Minneapolis Fed studies find that Twin Cities minimum wage hikes cost jobs
Over the last few years, I have written a fair bit about the minimum wage hikes in the Twin Cities of Minneapolis and St. Paul.
Simply put, all a minimum wage law does is make it illegal to hire anyone who, for whatever reason, cannot generate the revenue for their employer to cover the government mandated minimum. If hiring a worker adds $10 per hour to employer revenues but the government makes it illegal to pay them less than $11 per hour, then the business will be losing $1 each hour on the hire. No business that wants to stay in business does things like that.
We would expect, then, minimum wage laws and minimum wage hikes to have negative effects on employment, especially as those rates reach higher and higher levels. This is not always clear in the empirical literature.
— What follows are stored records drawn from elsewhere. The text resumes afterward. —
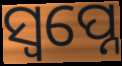
ସ୍ବପ୍ନେ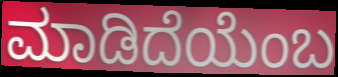
ಮಾಡಿದೆಯೆಂಬ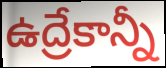
ఉద్రేకాన్నీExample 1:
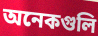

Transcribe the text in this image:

অনেকগুলি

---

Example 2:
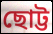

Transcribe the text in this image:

ছোট্ট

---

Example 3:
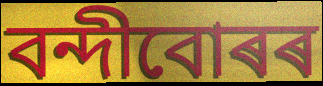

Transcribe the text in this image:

বন্দীবোৰৰ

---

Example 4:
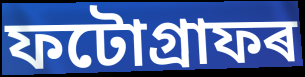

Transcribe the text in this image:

ফটোগ্ৰাফৰ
Many minimum wages are at levels near the market rate and hikes can be small enough that their effects cannot be discerned from statistical noise. There are also other ways employers can respond to minimum wage hikes without laying workers off.
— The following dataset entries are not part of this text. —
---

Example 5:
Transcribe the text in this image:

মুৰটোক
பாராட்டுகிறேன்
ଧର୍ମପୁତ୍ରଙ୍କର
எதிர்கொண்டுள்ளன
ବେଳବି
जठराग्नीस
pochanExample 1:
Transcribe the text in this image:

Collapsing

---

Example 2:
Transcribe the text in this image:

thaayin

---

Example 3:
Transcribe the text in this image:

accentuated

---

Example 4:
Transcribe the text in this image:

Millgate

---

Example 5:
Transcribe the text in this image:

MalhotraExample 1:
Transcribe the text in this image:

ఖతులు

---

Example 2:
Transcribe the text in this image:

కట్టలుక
In the Twin Cities, however, it appears that minimum wage hikes did drive declines in employment in the restaurant industry in both cities. This is according to a pair of studies from the Federal Reserve Bank of Minneapolis into the effects of the minimum wage hikes in Minneapolis and St. Paul.
In Minneapolis, from January 2018 to March 2020, the minimum wage rose from $10 an hour to $12.25 an hour for employers with more than 100 workers, with the long-term goal of reaching $15 an hour by 2022 for large businesses and 2024 for smaller ones with less than 100 workers. Over the same period, the number of jobs at “full-service” restaurants — i.e., sit-down establishments — dropped in the city by 12 percent more than it would have if the minimum wage had not been increased. Over that same period, jobs at “limited service restaurants” — counter-order places — fell 18 percent.
St. Paul’s minimum wage hike didn’t actually kick in until 2020, but the research found “anticipation effects” in the city. The minimum wage in the city rose to $11.50 for big companies with more than 100 workers, and to $10 for small businesses with 100 employees or less with the aim of reaching a $15 minimum wage for all businesses by 2028. From 2018 to 2019, the Federal Reserve researchers found that anticipation of the minimum wage boost appears to have driven declines in jobs, hours, and overall earnings for restaurant workers.
This was not supposed to happen. By hiking the minimum wage, lawmakers in Minneapolis and St. Paul thought they could make low wage workers better off with the wave of a magic legislative wand. They can’t. Wages are prices, and like any other price, they reflect market forces. We can continue to pursue magical thinking in the realm of public policy, or we can acknowledge this fact.